Introduction to the indexing method of Nutch integrated slor
/**
* build index
* @param solrUrl solr's web address
* @param crawlDb Crawling DB storage path: \crawl\crawldb
* @param linkDb Crawling link storage path: \crawl\linkdb
* @param segments metadata storage path: \crawl\segments
* @param noCommit whether to submit the slor server and the slor index
* @param deleteGone whether to delete outdated documents
* @param solrParams parameters of solr
* @param filter whether to enable URL filtering
* @param normalize whether to format the URL
* @throws IOException
*/
public void indexSolr(String solrUrl, Path crawlDb, Path linkDb,
List<Path> segments, boolean noCommit, boolean deleteGone, String solrParams,
boolean filter, boolean normalize) throws IOException {
...
IndexerMapReduce.initMRJob(crawlDb, linkDb, segments, job);
...
}
The indexing of Nutch is done through a MR.
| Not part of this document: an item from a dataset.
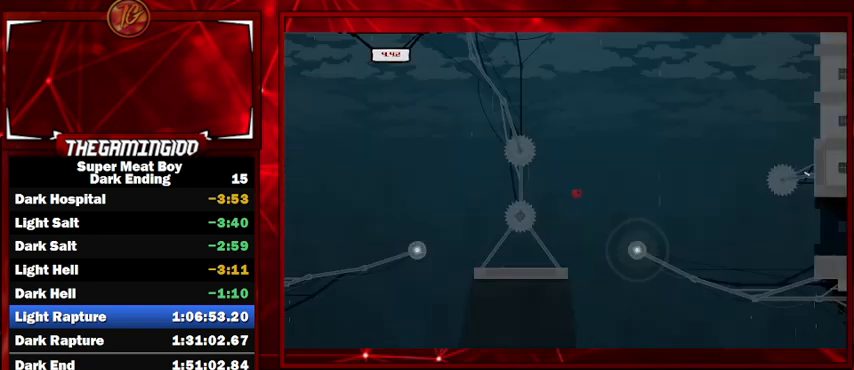
{"keys": ["right", "shift"], "events": [[100, "p", "up"]]}
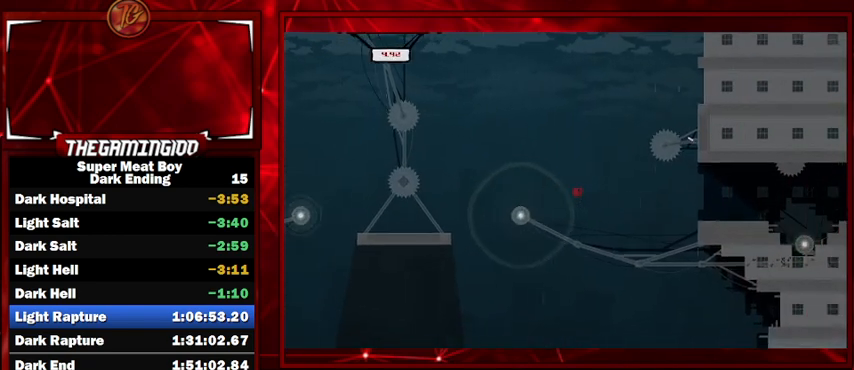
{"keys": ["right", "shift"], "events": []}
The input of the map is the sequenceFile in the directory that Nutch crawled, the key is the URL that Nutch crawled, and the java generic type used by the value abstracts all the data types customized by Nutch into a NutchWritable object.
The data types contained in Nutchwritable are as follows:
CLASSES = new Class[] {
org.apache.hadoop.io.NullWritable.class,
org.apache.hadoop.io.BooleanWritable.class,
org.apache.hadoop.io.LongWritable.class,
org.apache.hadoop.io.BytesWritable.class,
org.apache.hadoop.io.FloatWritable.class,
org.apache.hadoop.io.IntWritable.class,
org.apache.hadoop.io.MapWritable.class,
org.apache.hadoop.io.Text.class,
org.apache.hadoop.io.MD5Hash.class,
org.apache.nutch.crawl.CrawlDatum.class,
org.apache.nutch.crawl.Inlink.class,
org.apache.nutch.crawl.Inlinks.class,
org.apache.nutch.fetcher.FetcherOutput.class,
org.apache.nutch.metadata.Metadata.class,
org.apache.nutch.parse.Outlink.class,
org.apache.nutch.parse.ParseText.class,
org.apache.nutch.parse.ParseData.class,
org.apache.nutch.parse.ParseImpl.class,
org.apache.nutch.parse.ParseStatus.class,
org.apache.nutch.protocol.Content.class,
org.apache.nutch.protocol.ProtocolStatus.class,
org.apache.nutch.scoring.webgraph.LinkDatum.class,
};
These data types abstract the data types of Nutch at various stages of crawling.
The map stage does not process the value, but only the URL. The processing code is as follows:
String urlString = filterUrl(normalizeUrl(key.toString()));
The call is to filter and format the URL according to the defined filtering rules. Of course, whether to perform this step can be set by the parameters when calling the command.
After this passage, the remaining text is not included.